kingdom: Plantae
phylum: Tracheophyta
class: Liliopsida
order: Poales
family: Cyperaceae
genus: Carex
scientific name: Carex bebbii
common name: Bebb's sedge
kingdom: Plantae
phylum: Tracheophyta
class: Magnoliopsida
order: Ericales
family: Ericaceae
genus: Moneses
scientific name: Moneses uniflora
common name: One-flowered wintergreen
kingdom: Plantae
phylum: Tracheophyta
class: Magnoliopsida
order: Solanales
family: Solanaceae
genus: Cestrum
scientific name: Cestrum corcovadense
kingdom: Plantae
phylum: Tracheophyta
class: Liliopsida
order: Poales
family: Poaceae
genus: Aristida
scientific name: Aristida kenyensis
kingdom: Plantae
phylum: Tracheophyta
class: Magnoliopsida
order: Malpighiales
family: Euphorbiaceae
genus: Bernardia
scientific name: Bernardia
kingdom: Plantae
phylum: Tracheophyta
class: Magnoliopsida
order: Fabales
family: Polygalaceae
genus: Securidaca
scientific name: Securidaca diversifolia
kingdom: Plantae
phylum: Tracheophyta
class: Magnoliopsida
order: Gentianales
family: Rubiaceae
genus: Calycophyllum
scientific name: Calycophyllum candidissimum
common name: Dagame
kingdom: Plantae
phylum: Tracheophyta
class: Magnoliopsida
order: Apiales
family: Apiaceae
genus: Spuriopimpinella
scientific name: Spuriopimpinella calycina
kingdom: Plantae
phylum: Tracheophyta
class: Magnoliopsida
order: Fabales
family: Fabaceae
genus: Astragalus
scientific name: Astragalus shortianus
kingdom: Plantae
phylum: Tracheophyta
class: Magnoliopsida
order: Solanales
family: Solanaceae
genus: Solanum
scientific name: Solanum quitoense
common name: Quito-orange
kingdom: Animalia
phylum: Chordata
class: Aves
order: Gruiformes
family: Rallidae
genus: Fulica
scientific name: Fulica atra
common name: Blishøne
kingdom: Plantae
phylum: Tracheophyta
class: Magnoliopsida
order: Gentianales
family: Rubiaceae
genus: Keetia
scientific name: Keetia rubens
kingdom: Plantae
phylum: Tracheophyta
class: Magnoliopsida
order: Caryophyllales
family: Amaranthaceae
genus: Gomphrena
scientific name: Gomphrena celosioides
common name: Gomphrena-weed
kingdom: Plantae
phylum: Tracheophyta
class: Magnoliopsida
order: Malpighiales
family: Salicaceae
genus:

- - - - -

Copy out the lines from the one containing "scientific name: Spuriopimpinella calycina" through the end of the records, including both of those lines, without changing anything.

scientific name: Spuriopimpinella calycina
kingdom: Plantae
phylum: Tracheophyta
class: Magnoliopsida
order: Fabales
family: Fabaceae
genus: Astragalus
scientific name: Astragalus shortianus
kingdom: Plantae
phylum: Tracheophyta
class: Magnoliopsida
order: Solanales
family: Solanaceae
genus: Solanum
scientific name: Solanum quitoense
common name: Quito-orange
kingdom: Animalia
phylum: Chordata
class: Aves
order: Gruiformes
family: Rallidae
genus: Fulica
scientific name: Fulica atra
common name: Blishøne
kingdom: Plantae
phylum: Tracheophyta
class: Magnoliopsida
order: Gentianales
family: Rubiaceae
genus: Keetia
scientific name: Keetia rubens
kingdom: Plantae
phylum: Tracheophyta
class: Magnoliopsida
order: Caryophyllales
family: Amaranthaceae
genus: Gomphrena
scientific name: Gomphrena celosioides
common name: Gomphrena-weed
kingdom: Plantae
phylum: Tracheophyta
class: Magnoliopsida
order: Malpighiales
family: Salicaceae
genus:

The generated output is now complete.